Gaza n’est que ruines et, de surcroit, en plus de toute la corruption dont l’homme est capable, l’Organisation et les intégristes font des tentatives de division se tuent entre eux. Les islamistes mettent à profit tout conflit familial, tout désespoir, pour tenter une incursion et faire du recrutement. La suspicion est de rigueur. Pourtant, il y a des petites joies, de l’espoir, la population est jeune mais que de haine, de mépris de la part de l’occupant.
Les premiers arrivants juifs ont connu le pire, mais l’homme étant ainsi fait qu’il fait ce qu’on lui a fait subir. « Ces récits, voyez-vous montrent à quel point certains des premiers juifs à immigrer en Palestine étaient choqués. Tout juste réchappés de l’enfer de l’Allemagne nazie ou des autres camps d’Europe, voilà qu’ils débarquent en Palestine, cette terre sacrée, l’endroit idéal pour un nouveau départ, et constatent rapidement que leur propre peuple adopte les mêmes tactiques que les nazis pour se débarrasser des Arables – les Palestiniens ». Seulement trois ans après…. Ce peuple qui bande les yeux des hommes, les entasse dans des camions et les jette de l’autre côté des frontières. ». Le professeur Myres, que rencontre Rashid, a toujours étudié la Palestine, jeune soldat, il y était et parle des lois britanniques de l’époque qui régissent encore « les bouclages, le scellage des maisons, les couvre-feux, les démolitions et tout le reste. Elles sont britanniques toutes ces lois. » et encore, « voyez-vous, c’est nous qui formions les émigrants juifs, nous qui les armions lorsque nous exécutions les Arabes sous prétexte qu’ils cachaient quelques balles rouillées. Ensuite, les juifs ont décidé que nous n’en faisions pas assez. Ils ont donc commencé à nous attaquer à notre tour… Ils ont remporté une victoire haut la mais en 19748. »
La famille Muhajed vit parmi tout ça, dans un petit immeuble de Gaza. Sabri, le fils aîné, membre du Fatah a perdu sa femme, sa petite fille et ses jambes dans un attentat lors de l’Intifada et travaille à un mémoire sur les sévices commis par l’occupant. Il fait partie de l’Organisation. Son frère, Rashid, ne trouve pas sa place dans la famille et se défonce à l’herbe. Il vient de recevoir, le sésame, un visa pour continuer ses études à Londres. Sa sœur jumelle Lana, enseignante, est revenue à Gaza et fait partie d’un comité de femmes où elle s’ennuie ferme. Elle est approchée par Manar en vue d’un recrutement côté islamiste. Une recrue de choix car elle est la fille d’un ancien dirigeant de l’OLP.

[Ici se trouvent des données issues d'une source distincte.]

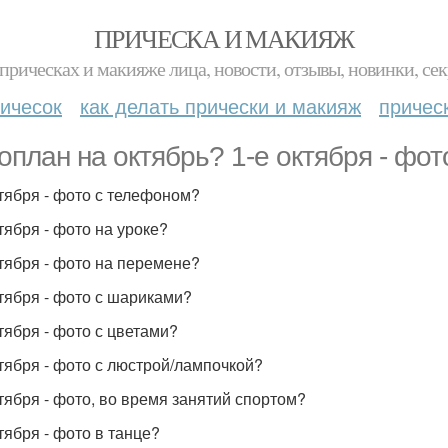
ПРИЧЕСКА И МАКИЯЖ
прическах и макияже лица, новости, отзывы, новинки, сек
ичесок
как делать прически и макияж
причес
оплан на октябрь? 1-е октября - фот
ктября - фото с телефоном?
тября - фото на уроке?
ктября - фото на перемене?
ктября - фото с шариками?
ктября - фото с цветами?
ктября - фото с люстрой/лампочкой?
ктября - фото, во время занятий спортом?
тября - фото в танце?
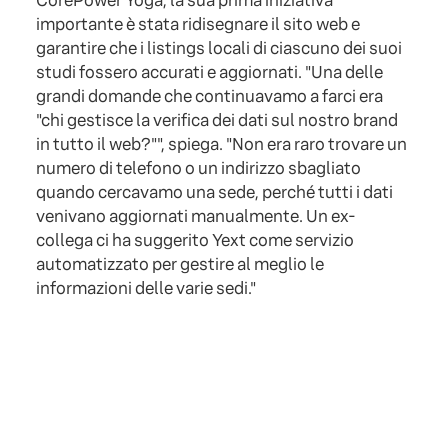
CorePower Yoga, la sua prima iniziativa
importante è stata ridisegnare il sito web e
garantire che i listings locali di ciascuno dei suoi
studi fossero accurati e aggiornati. "Una delle
grandi domande che continuavamo a farci era
"chi gestisce la verifica dei dati sul nostro brand
in tutto il web?"", spiega. "Non era raro trovare un
numero di telefono o un indirizzo sbagliato
quando cercavamo una sede, perché tutti i dati
venivano aggiornati manualmente. Un ex-
collega ci ha suggerito Yext come servizio
automatizzato per gestire al meglio le
informazioni delle varie sedi."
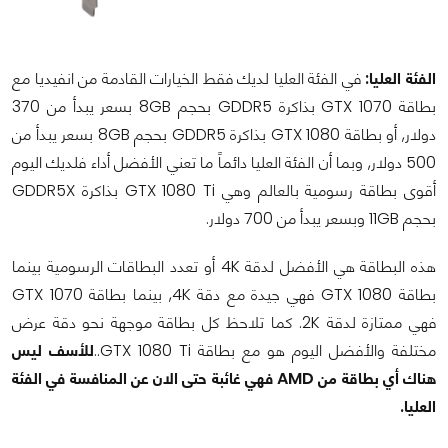
الفئة العليا:
في الفئة العليا لديك فقط الخيارات القادمة من انفيديا مع
بطاقة GTX 1070 بذاكرة GDDR5 بحجم 8GB بسعر يبدأ من 370
دولار, أو بطاقة GTX 1080 بذاكرة GDDR5 بحجم 8GB بسعر يبدأ من
500 دولار, وبما أن الفئة العليا دائماً ما تعني الأفضل أداء فلديك اليوم
أقوى بطاقة رسومية بالعالم وهي GTX 1080 Ti بذاكرة GDDR5X
بحجم 11GB وبسعر يبدأ من 700 دولار.
هذه البطاقة هي الأفضل لدقة 4K أو تعدد البطاقات الرسومية بينما
بطاقة GTX 1080 فهي جيدة مع دقة 4K, بينما بطاقة GTX 1070
فهي ممتازة لدقة 2K. كما تلاحظ كل بطاقة موجهة نحو دقة عرض
مختلفة والأفضل اليوم هو مع بطاقة GTX 1080 Ti..
للأسف ليس
هناك أي بطاقة من AMD فهي غائبة حتى الان عن المنافسة في الفئة
العليا.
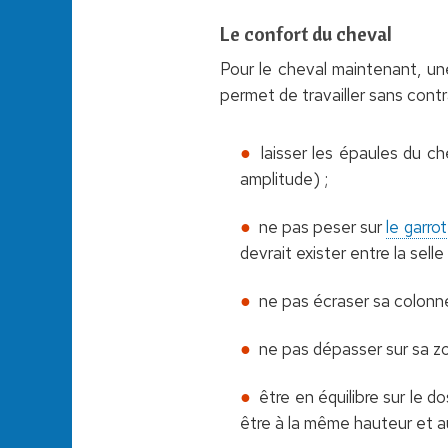
Le confort du cheval
Pour le cheval maintenant, une
permet de travailler sans contr
laisser les épaules du c
amplitude) ;
ne pas peser sur
le garrot
devrait exister entre la selle
ne pas écraser sa colonne 
ne pas dépasser sur sa zo
être en équilibre sur le d
être à la même hauteur et au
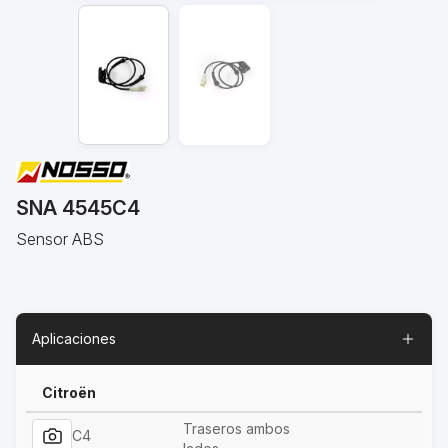
SNA 4545C4
Sensor ABS
Aplicaciones
Citroën
Traseros ambos
C4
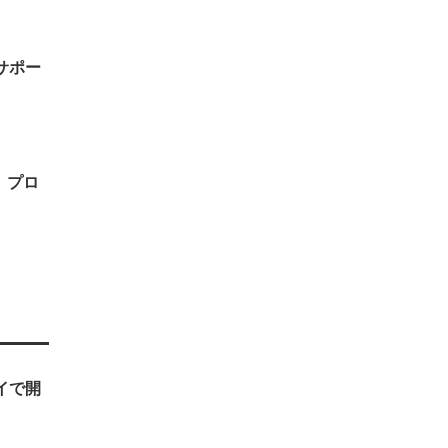
サポー
」プロ
ェイで開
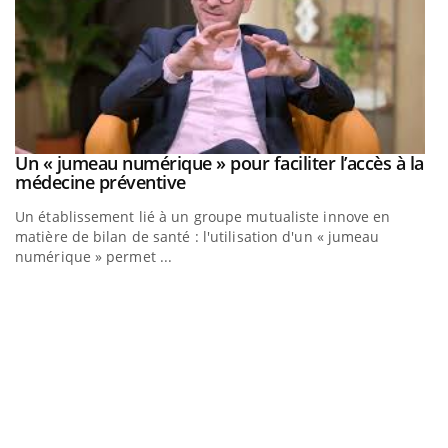
Un « jumeau numérique » pour faciliter l’accès à la
Youtube
Youtube
médecine préventive
Un établissement lié à un groupe mutualiste innove en
matière de bilan de santé : l'utilisation d'un « jumeau
numérique » permet ...
C
Yo
Co
cu
un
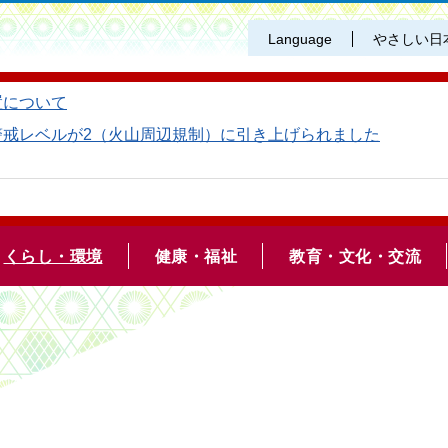
Language
やさしい日
置について
警戒レベルが2（火山周辺規制）に引き上げられました
くらし・環境
健康・福祉
教育・文化・交流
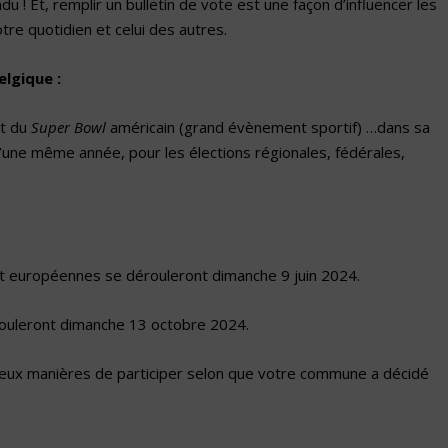
u ! Et, remplir un bulletin de vote est une façon d’influencer les
tre quotidien et celui des autres.
lgique :
nt du
Super Bowl
américain (grand évènement sportif) …dans sa
 d’une même année, pour les élections régionales, fédérales,
 et européennes se dérouleront dimanche 9 juin 2024.
rouleront dimanche 13 octobre 2024.
 deux manières de participer selon que votre commune a décidé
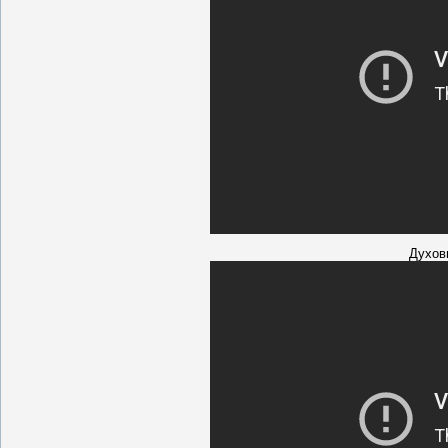
Духов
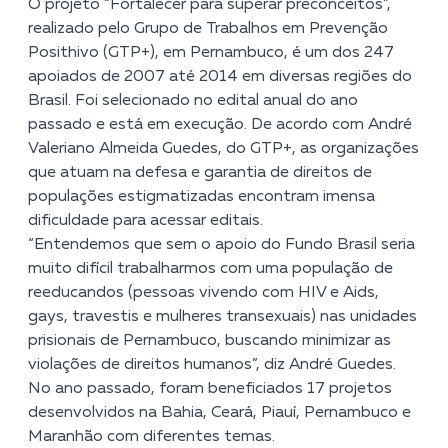
O projeto “Fortalecer para superar preconceitos”,
realizado pelo Grupo de Trabalhos em Prevenção
Posithivo (GTP+), em Pernambuco, é um dos 247
apoiados de 2007 até 2014 em diversas regiões do
Brasil. Foi selecionado no edital anual do ano
passado e está em execução. De acordo com André
Valeriano Almeida Guedes, do GTP+, as organizações
que atuam na defesa e garantia de direitos de
populações estigmatizadas encontram imensa
dificuldade para acessar editais.
“Entendemos que sem o apoio do Fundo Brasil seria
muito difícil trabalharmos com uma população de
reeducandos (pessoas vivendo com HIV e Aids,
gays, travestis e mulheres transexuais) nas unidades
prisionais de Pernambuco, buscando minimizar as
violações de direitos humanos”, diz André Guedes.
No ano passado, foram beneficiados 17 projetos
desenvolvidos na Bahia, Ceará, Piauí, Pernambuco e
Maranhão com diferentes temas.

D’ailleurs, le père est parti dans le Golfe et a abandonné, presque contraint et forcé, après quelques révélations gênantes, l’encadrement de l’Organisation.
Quant à la mère, qui semble si lisse, ne vous y fiez pas, c’est la colonne vertébrale de la maisonnée et a un passé.
Voici pour la petite histoire dans la grande. Selma Dabbagh, très bien documentée, démonte une partie du mécanisme odieux. C’est le système occupant-occupé dans toute son horreur. « N’as-tu pas constaté que l’ennemi –et tu ne dois pas oublier de qui il s’agit- se sert de la tentative d’attentat de cette Hajjar pour justifier le bombardement d’ hier soir ? Souhaites-tu donc être comme elle ? Une militante ratée qui leur permettra de nous pilonner ? » C’est une drôle de course à la terreur. L’occupant bombarde Gaza parce qu’il y a eu tentative ou attentat. Les islamistes recrutent dans les rangs de l’OLP parce que Israël pilonnent Gaza, l’OLP, plus modérée parlemente pour essayer quoi ? Ils se tiennent tous comme dans une ronde infernale et les Gazaouis comptent leurs morts.
Un livre prenant qui permet une ouverture sur cette langue de terre morte, si disputée. Des pierres contre des bombes, est-ce équitable ? Se faire voler sa terre, écraser sa maison, tuer sa famille est-ce une vie ? Messieurs les anglais, vous avez tiré les premiers et voici le résultat d’une politique d’expansion économique et, surtout, coloniale.
« Je ne peux plus supporter cette situation ! … Ce n’est pas possible, nous ne pouvons plus nous entretuer. Non ! Je n’en peux plus ! Après tout ce que nous avons déjà subi » Parole d’une Gazaouite
Roman noir pour une réalité plus que noire. Suivre la vie des Mujahed donne plus de vérité, de concret à ce livre, permet de suivre tous les courants qui circulent au sein de cette famille et donc du pays.
Avec ce superbe livre, percutant, éclairant, je découvre une nouvelle maison d’éditions l’aube noire sous l’égide d’Harmonia Mundi bien connu dans le monde musical de qualité.
Livre lu dans le cadre Explorateur du polar organisé par Lecteurs.com, qu’ils en soient remerciés.